[Opening DATA RECORDS section]

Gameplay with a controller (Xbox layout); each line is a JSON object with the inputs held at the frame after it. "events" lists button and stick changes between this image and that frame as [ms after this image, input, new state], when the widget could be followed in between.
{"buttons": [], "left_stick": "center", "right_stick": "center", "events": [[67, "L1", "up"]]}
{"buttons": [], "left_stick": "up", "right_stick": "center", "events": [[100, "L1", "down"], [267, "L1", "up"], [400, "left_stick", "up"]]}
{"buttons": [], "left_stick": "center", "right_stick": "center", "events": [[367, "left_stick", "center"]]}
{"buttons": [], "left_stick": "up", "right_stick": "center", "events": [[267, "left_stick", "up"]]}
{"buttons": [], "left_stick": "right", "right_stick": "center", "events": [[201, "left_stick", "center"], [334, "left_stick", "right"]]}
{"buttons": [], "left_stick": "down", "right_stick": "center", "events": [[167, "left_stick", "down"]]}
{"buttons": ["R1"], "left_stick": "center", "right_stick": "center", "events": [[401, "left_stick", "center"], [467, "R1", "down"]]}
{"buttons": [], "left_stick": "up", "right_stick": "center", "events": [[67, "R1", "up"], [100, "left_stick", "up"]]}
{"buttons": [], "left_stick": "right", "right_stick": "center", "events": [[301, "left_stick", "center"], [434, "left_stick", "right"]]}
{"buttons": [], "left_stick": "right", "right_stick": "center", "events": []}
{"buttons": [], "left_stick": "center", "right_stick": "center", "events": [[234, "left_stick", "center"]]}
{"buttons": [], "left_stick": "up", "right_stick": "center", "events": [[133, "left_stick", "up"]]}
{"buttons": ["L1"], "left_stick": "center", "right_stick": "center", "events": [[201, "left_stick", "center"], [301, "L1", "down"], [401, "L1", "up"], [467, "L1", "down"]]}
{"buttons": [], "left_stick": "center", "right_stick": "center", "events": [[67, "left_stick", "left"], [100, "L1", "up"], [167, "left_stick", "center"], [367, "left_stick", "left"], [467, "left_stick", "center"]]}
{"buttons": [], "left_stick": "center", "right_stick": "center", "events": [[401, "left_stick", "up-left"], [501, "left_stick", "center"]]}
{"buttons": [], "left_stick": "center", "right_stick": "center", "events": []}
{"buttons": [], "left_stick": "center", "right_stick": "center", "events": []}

[Closing DATA RECORDS section]

#### PROBLEM STATEMENT
Every line in the data above that contains "down" needs to be copied.

#### ANSWER BOX
{"buttons": [], "left_stick": "up", "right_stick": "center", "events": [[100, "L1", "down"], [267, "L1", "up"], [400, "left_stick", "up"]]}
{"buttons": [], "left_stick": "down", "right_stick": "center", "events": [[167, "left_stick", "down"]]}
{"buttons": ["R1"], "left_stick": "center", "right_stick": "center", "events": [[401, "left_stick", "center"], [467, "R1", "down"]]}
{"buttons": ["L1"], "left_stick": "center", "right_stick": "center", "events": [[201, "left_stick", "center"], [301, "L1", "down"], [401, "L1", "up"], [467, "L1", "down"]]}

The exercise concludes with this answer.